Antibiotic therapy for snakebite envenoming

Dabor Resiere 1,*, José María Gutiérrez 2, Rémi Névière 1, André Cabié 3, Mehdaoui Hossein 1, Hatem Kallel 4
PMCID: PMC7011479  PMID: 32095137

Abstract

There are numerous conflicting recommendations available on the use of antibiotics following snakebite. The present letter to the editor presents some recommendations based on recent studies, and aims to stimulate debate on this topic.


Dear Editor,

According to international guidelines amoxicillin-clavulanate is recommended to prevent secondary infections from animal bites [1]. However, the systematic antibiotic administration after snakebite is questionable. Most authors recommend antibiotics for severely bitten patients or when inflammatory signs are suggestive of infection. Interestingly, empiric amoxicillin-clavulanate use was shown to be ineffective in preventing secondary infections after snakebites, because of the resistance to β-lactam antibiotics in the bacterial species commonly found infecting snakebite site [2]. Recently, analysis of the antibiotic susceptibility of bacteria isolated from Bothrops lanceolatus mouth showed 67% of strains resistant to amoxicillin-clavulanate, whereas the majority of isolated bacteria were susceptible to third-generation cephalosporins [3].

Wound infection following snakebite usually accounts for 9 to 77% of the bitten patients, as described in several studies [2, 4-8]. The large differences in the reported prevalence of secondary infections in snakebites can be related to variations in the criteria used to establish the presence of infection. Indeed, there is no precise set of clinical criteria to define infection in snakebite envenomings. In addition, a high proportion of microbiological cultures are negative because of systematic preemptive use of antibiotics in snake bitten patients. The main involved bacteria are Enterococcus faecalis, Aeromonas hydrophila and Morganella morganii [2, 4-9].
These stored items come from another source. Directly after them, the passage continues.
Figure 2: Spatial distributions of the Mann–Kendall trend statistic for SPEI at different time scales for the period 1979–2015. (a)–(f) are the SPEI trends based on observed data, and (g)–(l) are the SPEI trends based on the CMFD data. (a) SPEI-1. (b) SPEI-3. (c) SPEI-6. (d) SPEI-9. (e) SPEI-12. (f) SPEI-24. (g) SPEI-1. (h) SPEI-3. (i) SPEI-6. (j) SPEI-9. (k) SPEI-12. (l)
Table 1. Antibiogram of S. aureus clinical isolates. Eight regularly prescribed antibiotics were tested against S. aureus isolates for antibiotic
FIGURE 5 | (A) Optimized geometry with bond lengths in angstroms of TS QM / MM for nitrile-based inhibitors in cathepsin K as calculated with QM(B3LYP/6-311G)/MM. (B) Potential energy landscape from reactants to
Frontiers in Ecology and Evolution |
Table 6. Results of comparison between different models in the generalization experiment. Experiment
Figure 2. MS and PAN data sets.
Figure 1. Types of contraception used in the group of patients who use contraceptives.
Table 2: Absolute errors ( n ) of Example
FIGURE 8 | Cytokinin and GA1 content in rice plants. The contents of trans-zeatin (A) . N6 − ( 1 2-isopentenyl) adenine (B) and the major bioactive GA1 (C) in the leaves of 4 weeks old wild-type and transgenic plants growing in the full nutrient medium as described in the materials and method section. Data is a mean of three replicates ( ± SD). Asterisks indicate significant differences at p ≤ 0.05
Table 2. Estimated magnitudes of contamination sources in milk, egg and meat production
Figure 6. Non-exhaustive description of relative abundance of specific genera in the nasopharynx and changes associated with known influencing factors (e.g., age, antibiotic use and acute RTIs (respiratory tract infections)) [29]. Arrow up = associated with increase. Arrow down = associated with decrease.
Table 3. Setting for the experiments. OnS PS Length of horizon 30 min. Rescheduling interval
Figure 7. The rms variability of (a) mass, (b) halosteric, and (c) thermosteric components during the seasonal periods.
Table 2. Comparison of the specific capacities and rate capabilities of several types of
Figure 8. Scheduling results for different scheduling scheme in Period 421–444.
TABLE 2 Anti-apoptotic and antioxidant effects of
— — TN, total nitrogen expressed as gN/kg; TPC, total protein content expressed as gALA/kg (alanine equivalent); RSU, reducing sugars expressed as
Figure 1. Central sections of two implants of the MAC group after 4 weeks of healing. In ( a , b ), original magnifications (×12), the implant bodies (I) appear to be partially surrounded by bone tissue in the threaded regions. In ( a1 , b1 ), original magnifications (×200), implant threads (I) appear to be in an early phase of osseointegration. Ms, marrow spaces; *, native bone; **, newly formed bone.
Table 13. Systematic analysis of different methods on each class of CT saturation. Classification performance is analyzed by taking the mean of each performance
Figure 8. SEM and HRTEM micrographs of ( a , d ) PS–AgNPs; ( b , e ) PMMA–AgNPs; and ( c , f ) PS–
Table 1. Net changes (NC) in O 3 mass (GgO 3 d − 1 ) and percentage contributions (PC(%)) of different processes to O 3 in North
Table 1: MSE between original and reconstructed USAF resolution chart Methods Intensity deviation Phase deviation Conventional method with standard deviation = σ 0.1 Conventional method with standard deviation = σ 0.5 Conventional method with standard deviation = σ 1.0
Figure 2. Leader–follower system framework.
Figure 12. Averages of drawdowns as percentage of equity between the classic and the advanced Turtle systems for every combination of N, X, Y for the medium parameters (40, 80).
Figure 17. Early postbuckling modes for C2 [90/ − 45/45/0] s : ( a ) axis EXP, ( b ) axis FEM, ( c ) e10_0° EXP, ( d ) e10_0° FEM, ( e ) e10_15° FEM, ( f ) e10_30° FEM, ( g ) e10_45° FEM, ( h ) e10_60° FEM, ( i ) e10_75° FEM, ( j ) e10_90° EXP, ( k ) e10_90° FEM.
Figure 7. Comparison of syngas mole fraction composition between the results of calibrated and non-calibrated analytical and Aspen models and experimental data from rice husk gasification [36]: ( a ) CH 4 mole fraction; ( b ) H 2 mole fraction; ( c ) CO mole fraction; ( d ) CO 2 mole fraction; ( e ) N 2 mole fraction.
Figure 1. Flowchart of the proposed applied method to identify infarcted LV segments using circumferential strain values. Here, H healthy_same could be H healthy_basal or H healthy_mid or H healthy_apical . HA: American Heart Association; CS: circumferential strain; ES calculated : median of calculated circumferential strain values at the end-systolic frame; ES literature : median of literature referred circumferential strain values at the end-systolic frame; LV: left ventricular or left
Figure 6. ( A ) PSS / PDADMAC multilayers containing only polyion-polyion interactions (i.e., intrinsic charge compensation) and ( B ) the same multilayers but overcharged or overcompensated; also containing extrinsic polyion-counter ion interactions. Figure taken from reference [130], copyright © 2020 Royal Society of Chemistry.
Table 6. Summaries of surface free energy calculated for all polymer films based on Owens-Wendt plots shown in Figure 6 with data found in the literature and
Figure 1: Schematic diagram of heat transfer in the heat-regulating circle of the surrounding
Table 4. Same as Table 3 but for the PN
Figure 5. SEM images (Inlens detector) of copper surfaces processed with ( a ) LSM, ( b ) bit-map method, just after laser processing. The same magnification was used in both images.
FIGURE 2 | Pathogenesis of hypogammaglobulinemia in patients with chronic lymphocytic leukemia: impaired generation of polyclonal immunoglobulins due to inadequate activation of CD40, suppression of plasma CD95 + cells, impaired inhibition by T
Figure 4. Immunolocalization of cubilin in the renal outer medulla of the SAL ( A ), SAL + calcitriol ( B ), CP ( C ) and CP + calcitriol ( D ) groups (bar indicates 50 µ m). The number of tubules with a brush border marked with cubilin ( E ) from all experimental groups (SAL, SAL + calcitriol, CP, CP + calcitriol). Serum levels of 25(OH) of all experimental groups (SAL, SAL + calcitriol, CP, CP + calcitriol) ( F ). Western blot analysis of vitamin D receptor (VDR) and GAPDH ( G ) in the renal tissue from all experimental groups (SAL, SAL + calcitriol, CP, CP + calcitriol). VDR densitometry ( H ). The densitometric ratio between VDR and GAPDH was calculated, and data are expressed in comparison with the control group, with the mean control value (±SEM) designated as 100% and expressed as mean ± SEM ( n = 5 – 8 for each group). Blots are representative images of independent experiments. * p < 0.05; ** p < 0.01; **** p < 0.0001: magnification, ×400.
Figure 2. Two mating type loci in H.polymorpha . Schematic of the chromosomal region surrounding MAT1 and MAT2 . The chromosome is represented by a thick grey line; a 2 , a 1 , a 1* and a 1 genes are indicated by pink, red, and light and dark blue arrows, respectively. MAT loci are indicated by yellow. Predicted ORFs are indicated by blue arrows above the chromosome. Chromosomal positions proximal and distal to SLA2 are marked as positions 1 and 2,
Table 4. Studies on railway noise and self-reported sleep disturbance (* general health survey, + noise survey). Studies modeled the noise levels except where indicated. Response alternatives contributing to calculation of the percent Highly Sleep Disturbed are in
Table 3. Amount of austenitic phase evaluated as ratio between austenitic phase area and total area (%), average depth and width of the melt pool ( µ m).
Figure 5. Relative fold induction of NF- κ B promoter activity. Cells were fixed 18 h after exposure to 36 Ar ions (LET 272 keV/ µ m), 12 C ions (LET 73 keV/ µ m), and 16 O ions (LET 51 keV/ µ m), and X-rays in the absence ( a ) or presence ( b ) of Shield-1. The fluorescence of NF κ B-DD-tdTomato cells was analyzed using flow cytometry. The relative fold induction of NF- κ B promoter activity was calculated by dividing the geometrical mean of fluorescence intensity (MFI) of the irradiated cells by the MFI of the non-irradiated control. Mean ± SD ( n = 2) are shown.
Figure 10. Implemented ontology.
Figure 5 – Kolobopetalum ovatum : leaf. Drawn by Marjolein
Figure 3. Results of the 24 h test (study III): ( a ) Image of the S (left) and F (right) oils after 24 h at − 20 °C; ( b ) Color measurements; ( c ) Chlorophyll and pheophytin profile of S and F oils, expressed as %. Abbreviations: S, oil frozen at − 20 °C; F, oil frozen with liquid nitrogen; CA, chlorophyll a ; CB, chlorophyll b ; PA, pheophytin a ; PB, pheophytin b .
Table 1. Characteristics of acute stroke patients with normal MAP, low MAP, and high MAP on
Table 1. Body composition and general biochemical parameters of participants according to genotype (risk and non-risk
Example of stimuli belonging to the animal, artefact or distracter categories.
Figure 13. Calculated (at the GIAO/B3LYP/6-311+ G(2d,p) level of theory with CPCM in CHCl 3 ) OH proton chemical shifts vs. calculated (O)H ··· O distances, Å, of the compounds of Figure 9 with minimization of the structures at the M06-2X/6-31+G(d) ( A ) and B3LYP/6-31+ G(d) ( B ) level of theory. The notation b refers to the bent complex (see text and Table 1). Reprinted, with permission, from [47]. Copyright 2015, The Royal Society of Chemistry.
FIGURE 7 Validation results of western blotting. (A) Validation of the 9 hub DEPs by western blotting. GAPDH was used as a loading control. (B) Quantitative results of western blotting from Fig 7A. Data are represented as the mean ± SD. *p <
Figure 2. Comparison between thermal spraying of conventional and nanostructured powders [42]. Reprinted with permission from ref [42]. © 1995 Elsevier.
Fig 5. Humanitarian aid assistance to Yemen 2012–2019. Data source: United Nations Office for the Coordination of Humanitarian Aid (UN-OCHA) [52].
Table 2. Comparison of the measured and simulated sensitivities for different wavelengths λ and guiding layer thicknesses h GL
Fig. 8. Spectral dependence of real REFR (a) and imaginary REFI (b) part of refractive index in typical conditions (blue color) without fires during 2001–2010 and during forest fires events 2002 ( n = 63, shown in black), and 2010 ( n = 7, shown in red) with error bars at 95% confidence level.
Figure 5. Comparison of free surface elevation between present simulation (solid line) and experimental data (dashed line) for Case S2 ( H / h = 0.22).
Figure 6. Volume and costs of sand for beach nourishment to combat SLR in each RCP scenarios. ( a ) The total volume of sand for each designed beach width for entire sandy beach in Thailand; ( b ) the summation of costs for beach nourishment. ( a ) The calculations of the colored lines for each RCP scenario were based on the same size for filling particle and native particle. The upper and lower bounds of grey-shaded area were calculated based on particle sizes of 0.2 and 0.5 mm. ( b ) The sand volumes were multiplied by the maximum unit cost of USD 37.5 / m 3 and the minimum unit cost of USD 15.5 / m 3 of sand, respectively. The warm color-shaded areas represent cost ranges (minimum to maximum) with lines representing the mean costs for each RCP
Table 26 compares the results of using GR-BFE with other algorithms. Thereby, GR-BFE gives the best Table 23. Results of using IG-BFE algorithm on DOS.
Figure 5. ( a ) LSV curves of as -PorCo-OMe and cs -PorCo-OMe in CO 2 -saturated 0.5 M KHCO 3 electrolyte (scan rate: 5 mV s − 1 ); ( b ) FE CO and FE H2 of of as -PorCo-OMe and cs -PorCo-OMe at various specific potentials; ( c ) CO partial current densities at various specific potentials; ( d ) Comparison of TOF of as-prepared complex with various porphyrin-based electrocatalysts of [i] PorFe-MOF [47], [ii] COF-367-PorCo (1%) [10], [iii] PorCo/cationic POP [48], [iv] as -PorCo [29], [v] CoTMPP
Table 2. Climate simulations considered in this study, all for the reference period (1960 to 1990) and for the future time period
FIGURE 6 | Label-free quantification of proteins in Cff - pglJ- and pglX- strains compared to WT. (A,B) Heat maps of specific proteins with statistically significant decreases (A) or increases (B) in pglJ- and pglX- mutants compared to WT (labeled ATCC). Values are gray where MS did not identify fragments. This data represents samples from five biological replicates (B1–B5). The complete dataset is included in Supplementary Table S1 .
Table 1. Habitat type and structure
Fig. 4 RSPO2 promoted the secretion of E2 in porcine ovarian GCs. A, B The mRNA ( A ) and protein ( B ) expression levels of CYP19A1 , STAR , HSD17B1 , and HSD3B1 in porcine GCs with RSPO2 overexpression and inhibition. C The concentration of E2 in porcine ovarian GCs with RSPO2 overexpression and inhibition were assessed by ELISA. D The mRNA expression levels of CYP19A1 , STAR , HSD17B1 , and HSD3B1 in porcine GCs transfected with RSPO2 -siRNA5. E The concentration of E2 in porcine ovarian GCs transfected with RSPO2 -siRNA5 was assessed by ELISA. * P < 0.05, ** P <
The snake mouth is colonized by bacteria that can be transmitted to the bitten patient through the skin injury associated with the bite [3, 10-12]. Inoculation of bacteria from the mouth, fangs, or venom following snakebite can cause local infection with abscess and necrotizing fasciitis in most severe cases [13]. In one recent study, isolated Enterobacteriaceae following snake bite infection showed 69% resistance to ampicillin, 60% resistance to amoxicillin/clavulanate, and 66% resistance to second-generation cephalosporins [13]. Conformingly, our experimental study examining the bacteria sampled from the oral cavity of 26 B. lanceolatus specimens collected from various areas in Martinique supported that 67% of the isolated bacteria were resistant to amoxicillin/clavulanate. In addition, the majority of isolated bacteria were susceptible to third-generation cephalosporins (i.e., 73% to cefotaxime and 80% to ceftazidime) [3]. Based on the most frequently isolated bacteria and susceptibility profiles documented in cases of infection after snakebite, active antibiotics include third generation cephalosporins, piperacillin-tazobactam and ciprofloxacin.

In conclusion, preemptive antibiotic administration in snake-bitten patients should be considered only in those with severe local signs of envenomation, and empiric one in those having local or general signs of infection, regardless of the degree of envenoming. The most appropriate empirical antibiotics are third generation cephalosporins. Empirical amoxicillin-clavulanate should no longer be used in this context.

Footnotes

Availability of data and materials: Not applicable.

Funding: Not applicable.

Ethics approval: Not applicable.

Consent for publication: Not applicable.